- _Excerpted text_:
The first time I performed kid-attended yoga, my purple mat rolled out over our floor, all four of my children were awake. It ended quickly. Downward dog looked like bridge pose to my children, and my toddler twins started crawling underneath my body as my shaking legs struggled to hold my pose.

“Can I work out with you, mom?”  my daughter Wren, who was six at the time, asked as I tried to swat the twins from underneath me.

“I only have one yoga mat,” I complained. “You can get at the very end, but don’t kick me. This is my workout time.”

Within minutes my feet were tangled in Wren’s arms, my son was asking if I was giving piggy back rides, and the twins were wailing because my body was no longer arched at the right angle for them to crawl underneath me.

“I quit,” I mumbled sullenly, and rolled up my yoga mat as the instructor on YouTube said we were just now finishing the warm-up.  

***

My history with exercise is complicated.  As a never-sit-still teen, who felt untethered when not moving, I put in a solid six to seven hours a day between drill team and trampolining.  

My twenties found me without a trampoline or the ability to perform high kicks, so I ran around my neighborhood after dark for miles, walking when I could no longer keep pace, anything to keep moving.

Children brought my exercise to a near halt. Breastfeeding and sleep deprivation were my weight loss plan, but I missed the euphoric feeling of exercise and was too tired and strapped by responsibility to do anything about it. Finally, when the kids aged slightly, I knew in a way I couldn’t explain that I needed yoga.

“Why yoga?”  a friend asked.  

“Because I don’t want to do yoga,” I answered. “I don’t want to sit still. I draw my strength from running around like a madwoman. I think that’s a pretty good sign I need to be still, right?”

“Probably. I feel the same way, but I won’t face yoga.”

I did face it, Yoga with Adrienne, Pop Pilates that integrated yoga into the workout, the PsycheTruth YouTube channel where Sanela’s voice was so encouraging I wanted to weep. Anticipating a scenario where my children simply grew tired of joining in, I kept trying while they were awake only to have each session end like a bad game of Twister. Finally, I faced it alone at night when the kids were tucked in and I was assured at least two hours before someone awoke from night terrors or loneliness.

- _Source data_:
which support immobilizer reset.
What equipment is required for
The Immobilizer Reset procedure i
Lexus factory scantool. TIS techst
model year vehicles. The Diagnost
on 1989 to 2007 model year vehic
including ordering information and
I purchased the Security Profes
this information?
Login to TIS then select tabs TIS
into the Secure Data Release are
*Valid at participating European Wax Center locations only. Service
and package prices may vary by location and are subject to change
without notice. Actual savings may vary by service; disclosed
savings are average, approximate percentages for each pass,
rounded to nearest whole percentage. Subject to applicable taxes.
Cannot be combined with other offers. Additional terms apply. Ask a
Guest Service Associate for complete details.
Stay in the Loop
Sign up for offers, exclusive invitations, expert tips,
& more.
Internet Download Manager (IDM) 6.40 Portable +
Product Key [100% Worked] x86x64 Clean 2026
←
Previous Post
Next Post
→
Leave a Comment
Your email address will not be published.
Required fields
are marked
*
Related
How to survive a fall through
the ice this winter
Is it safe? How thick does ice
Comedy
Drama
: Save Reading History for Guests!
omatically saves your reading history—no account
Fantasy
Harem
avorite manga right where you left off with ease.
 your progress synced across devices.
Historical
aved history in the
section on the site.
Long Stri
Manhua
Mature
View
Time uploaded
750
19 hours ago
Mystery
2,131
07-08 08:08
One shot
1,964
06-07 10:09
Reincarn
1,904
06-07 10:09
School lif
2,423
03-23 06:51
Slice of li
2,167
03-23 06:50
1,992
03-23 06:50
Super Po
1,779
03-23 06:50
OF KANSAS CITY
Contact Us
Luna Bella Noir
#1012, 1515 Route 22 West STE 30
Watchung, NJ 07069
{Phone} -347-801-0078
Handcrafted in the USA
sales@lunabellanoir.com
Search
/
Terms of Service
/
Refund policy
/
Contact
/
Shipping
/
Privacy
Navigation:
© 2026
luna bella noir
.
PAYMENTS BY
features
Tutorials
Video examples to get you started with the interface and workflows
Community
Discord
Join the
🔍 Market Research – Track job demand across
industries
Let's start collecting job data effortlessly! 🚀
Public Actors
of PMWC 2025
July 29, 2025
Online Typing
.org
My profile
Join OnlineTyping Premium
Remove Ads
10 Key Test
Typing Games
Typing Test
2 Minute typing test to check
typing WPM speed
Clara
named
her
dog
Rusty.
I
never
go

- _About this exercise_: Continue the essay about practicing yoga with four children underfoot, starting after its final sentence.

- _Written response_:
By nightfall when I rolled out my mat and followed the motions of the women on the screen, I was exhausted. I would only make it through half the workout before my body gave out, but by then my mind was too hyped to sleep. Suffering from the oxymoron of exhausted insomnia, I realized starting my workout at 9 p.m. every night to avoid the kids was not going to work.

“But this is all I have,” I complained to my husband. “I’ve tried in the morning, but they get up and follow me and it’s the same mess as nighttime when they are awake. I have to find that calm place, that inner stillness, and I cannot do that surrounded by four kids asking for scrambled eggs or treating my yoga like a game.”

My husband sympathized and, I think, was secretly grateful he could workout at his office gym. This puzzle, for the time being, went unsolved.  

***

It’s another couple of years of late night jogs, squats while the kids bathe, and other small attempts to be physical again before I say, “Anyone want to do yoga?”  The desire springs from months of longing when I truly desired the mat, the pain, the refreshing focus and the quiet that sometimes drove me mad, compelling me to fill it with words or sounds.  

The living room falls silent, and my husband raises his eyebrows and cocks his head as if to ask, Why are you doing this?

I pulled out my yoga mat and Wren, who is now eight, says, “Really?”

I think, Why am I doing this? But I say, “Really.”

We share the mat and the rug, using the mat for our hands so we don’t slide flat like pancakes while doing downward dog. Sanela is focused on digestion today, and Wren keeps commenting on how good the stretches feel.

Of course, the other three make their way in, my six-year-old son mainly doing hand stands, the twins watching before they join. When I open my eyes again, I see one of my three-year-olds completely nude in child’s pose, giggling with pride. The other, wearing a green polka dot bikini in February, hasn’t shifted from warrior pose yet, waiting for me to look up and see her accomplishment.  

We make it through the entire 22 minutes, all of us eventually shedding shirts, my post-baby belly hanging low when we bend.  Wren reaches out to touch it while I lunge, and says, “I love this belly” before going back to her pose.  

Even surrounded by my children, I don’t feel the angst I did before when their presence during my workout felt oppressive. My body relaxes, I pay attention to my breath, and all of the kids fall into a routine, their own rhythm keeping them engaged.

For years I have put off yoga because of its focus on blocking out distractions and focusing inward, the sacred practice of slowing to a near halt while still pushing the body. That couldn’t be possible, not for me, not with so much noise around me.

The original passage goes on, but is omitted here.